Inciting tribal feelings with thinly veiled toxic insinuations is appalling. Your alienating language is consistent with the zeroes the people of Zambia allocated to you. Do you want progress for Zambia as your party name suggests, Mr Tembo? Do you want economic success? Do you want social cohesion in Zambia? Do you understand that the vast majority of Zambians want all of these things? Do you want to get into power some day? It’s not actually that hard. Treat us all with respect. Equally. As citizens.

I want to believe in the goodness of all Zambian, but right now I’ll have to settle for the goodness of some. As for you, Mr Tembo, and the direction you are taking the PEP, you are digging deep into a pitiful hole of pathetic zeroes. Hopeless, hapless, helpless. And, apparently you’re not shy about advertising the fact.

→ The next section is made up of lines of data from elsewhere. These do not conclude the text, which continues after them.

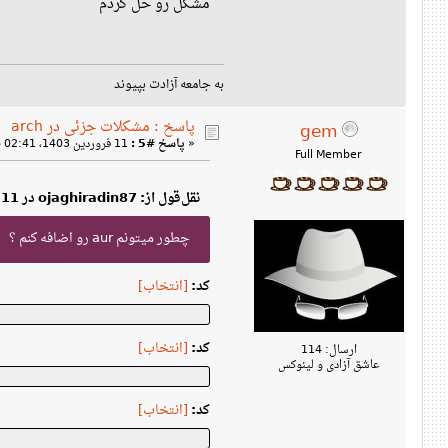
مشکل رو حل کردم
به جامعه آزادت بپیوند
پاسخ : مشکلات جزئی در arch
gem
«
پاسخ #5 :
11 فروردین 1403، 02:41 ب‌ظ »
Full Member
نقل‌قول از: ojaghiradin87 در 11 فروردین 1403، 09:59 ق‌ظ
چطور میتونم aur رو اضافه کنم ؟
کد:
[انتخاب]
کد:
[انتخاب]
ارسال: 114
عاشق آزادی و لینوکس
کد:
[انتخاب]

I hope, though, that you now get the feeling of what it is like for someone to look down upon you with contempt. That is what we, the Tonga speaking people, have been feeling for a long time. Stop it. It is parasitic. No tribe in Zambia deserves that. But if you think that the tribal line is too far to cross, then I will have you know that some of us will be here to call you out for it. We know you are a PF proxy. Lick your wounds in peace. If you will sling mud, leave us out. And remember, you can always rule without dividing first.